** begin INFORMATION GIVEN **
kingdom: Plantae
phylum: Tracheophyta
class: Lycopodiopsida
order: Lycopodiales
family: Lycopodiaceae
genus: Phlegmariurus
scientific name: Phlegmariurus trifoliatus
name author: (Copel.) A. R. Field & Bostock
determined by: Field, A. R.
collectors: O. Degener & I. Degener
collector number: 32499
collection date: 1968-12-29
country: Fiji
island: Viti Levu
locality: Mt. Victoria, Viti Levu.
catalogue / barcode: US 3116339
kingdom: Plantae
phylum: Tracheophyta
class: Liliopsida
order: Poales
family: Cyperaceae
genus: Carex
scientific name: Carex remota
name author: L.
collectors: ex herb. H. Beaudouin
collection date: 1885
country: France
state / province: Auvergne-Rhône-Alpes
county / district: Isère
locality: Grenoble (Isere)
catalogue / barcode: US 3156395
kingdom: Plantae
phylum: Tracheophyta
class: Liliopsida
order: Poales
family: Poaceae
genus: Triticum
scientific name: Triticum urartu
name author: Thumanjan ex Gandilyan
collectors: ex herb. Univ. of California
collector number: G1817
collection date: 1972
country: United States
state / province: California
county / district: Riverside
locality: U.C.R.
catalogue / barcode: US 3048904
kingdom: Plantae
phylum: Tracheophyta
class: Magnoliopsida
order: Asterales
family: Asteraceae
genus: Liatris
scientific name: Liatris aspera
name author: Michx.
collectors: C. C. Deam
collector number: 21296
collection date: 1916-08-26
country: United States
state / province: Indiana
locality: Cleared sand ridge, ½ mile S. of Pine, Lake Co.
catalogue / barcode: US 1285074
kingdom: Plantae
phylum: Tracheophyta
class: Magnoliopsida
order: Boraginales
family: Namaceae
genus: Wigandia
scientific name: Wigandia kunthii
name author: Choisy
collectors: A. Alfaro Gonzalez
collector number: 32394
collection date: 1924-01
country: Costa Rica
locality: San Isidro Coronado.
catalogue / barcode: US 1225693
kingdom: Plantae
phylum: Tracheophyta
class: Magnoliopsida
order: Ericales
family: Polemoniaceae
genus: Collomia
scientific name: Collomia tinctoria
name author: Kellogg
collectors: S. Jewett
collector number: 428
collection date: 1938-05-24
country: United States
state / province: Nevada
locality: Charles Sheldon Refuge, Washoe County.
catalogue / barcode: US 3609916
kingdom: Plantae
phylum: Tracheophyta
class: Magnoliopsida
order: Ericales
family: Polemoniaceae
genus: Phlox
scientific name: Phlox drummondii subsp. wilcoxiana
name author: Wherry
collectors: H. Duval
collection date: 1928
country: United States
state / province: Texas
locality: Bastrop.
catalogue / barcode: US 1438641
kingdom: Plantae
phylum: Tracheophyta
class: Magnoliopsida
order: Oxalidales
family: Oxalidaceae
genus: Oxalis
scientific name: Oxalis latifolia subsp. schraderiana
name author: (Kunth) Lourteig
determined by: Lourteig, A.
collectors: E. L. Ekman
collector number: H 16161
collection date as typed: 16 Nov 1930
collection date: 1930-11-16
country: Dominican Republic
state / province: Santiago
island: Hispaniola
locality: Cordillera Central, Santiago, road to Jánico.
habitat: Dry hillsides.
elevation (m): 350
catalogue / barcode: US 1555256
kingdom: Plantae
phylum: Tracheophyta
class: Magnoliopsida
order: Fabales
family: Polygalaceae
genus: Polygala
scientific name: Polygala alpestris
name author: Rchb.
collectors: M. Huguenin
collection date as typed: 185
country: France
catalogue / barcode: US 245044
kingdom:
** end INFORMATION GIVEN **
GIVEN REQUEST:
Transcribe every line of the herbarium data above, reproducing each character without change.

THE SOLUTION:
kingdom: Plantae
phylum: Tracheophyta
class: Lycopodiopsida
order: Lycopodiales
family: Lycopodiaceae
genus: Phlegmariurus
scientific name: Phlegmariurus trifoliatus
name author: (Copel.) A. R. Field & Bostock
determined by: Field, A. R.
collectors: O. Degener & I. Degener
collector number: 32499
collection date: 1968-12-29
country: Fiji
island: Viti Levu
locality: Mt. Victoria, Viti Levu.
catalogue / barcode: US 3116339
kingdom: Plantae
phylum: Tracheophyta
class: Liliopsida
order: Poales
family: Cyperaceae
genus: Carex
scientific name: Carex remota
name author: L.
collectors: ex herb. H. Beaudouin
collection date: 1885
country: France
state / province: Auvergne-Rhône-Alpes
county / district: Isère
locality: Grenoble (Isere)
catalogue / barcode: US 3156395
kingdom: Plantae
phylum: Tracheophyta
class: Liliopsida
order: Poales
family: Poaceae
genus: Triticum
scientific name: Triticum urartu
name author: Thumanjan ex Gandilyan
collectors: ex herb. Univ. of California
collector number: G1817
collection date: 1972
country: United States
state / province: California
county / district: Riverside
locality: U.C.R.
catalogue / barcode: US 3048904
kingdom: Plantae
phylum: Tracheophyta
class: Magnoliopsida
order: Asterales
family: Asteraceae
genus: Liatris
scientific name: Liatris aspera
name author: Michx.
collectors: C. C. Deam
collector number: 21296
collection date: 1916-08-26
country: United States
state / province: Indiana
locality: Cleared sand ridge, ½ mile S. of Pine, Lake Co.
catalogue / barcode: US 1285074
kingdom: Plantae
phylum: Tracheophyta
class: Magnoliopsida
order: Boraginales
family: Namaceae
genus: Wigandia
scientific name: Wigandia kunthii
name author: Choisy
collectors: A. Alfaro Gonzalez
collector number: 32394
collection date: 1924-01
country: Costa Rica
locality: San Isidro Coronado.
catalogue / barcode: US 1225693
kingdom: Plantae
phylum: Tracheophyta
class: Magnoliopsida
order: Ericales
family: Polemoniaceae
genus: Collomia
scientific name: Collomia tinctoria
name author: Kellogg
collectors: S. Jewett
collector number: 428
collection date: 1938-05-24
country: United States
state / province: Nevada
locality: Charles Sheldon Refuge, Washoe County.
catalogue / barcode: US 3609916
kingdom: Plantae
phylum: Tracheophyta
class: Magnoliopsida
order: Ericales
family: Polemoniaceae
genus: Phlox
scientific name: Phlox drummondii subsp. wilcoxiana
name author: Wherry
collectors: H. Duval
collection date: 1928
country: United States
state / province: Texas
locality: Bastrop.
catalogue / barcode: US 1438641
kingdom: Plantae
phylum: Tracheophyta
class: Magnoliopsida
order: Oxalidales
family: Oxalidaceae
genus: Oxalis
scientific name: Oxalis latifolia subsp. schraderiana
name author: (Kunth) Lourteig
determined by: Lourteig, A.
collectors: E. L. Ekman
collector number: H 16161
collection date as typed: 16 Nov 1930
collection date: 1930-11-16
country: Dominican Republic
state / province: Santiago
island: Hispaniola
locality: Cordillera Central, Santiago, road to Jánico.
habitat: Dry hillsides.
elevation (m): 350
catalogue / barcode: US 1555256
kingdom: Plantae
phylum: Tracheophyta
class: Magnoliopsida
order: Fabales
family: Polygalaceae
genus: Polygala
scientific name: Polygala alpestris
name author: Rchb.
collectors: M. Huguenin
collection date as typed: 185
country: France
catalogue / barcode: US 245044
kingdom:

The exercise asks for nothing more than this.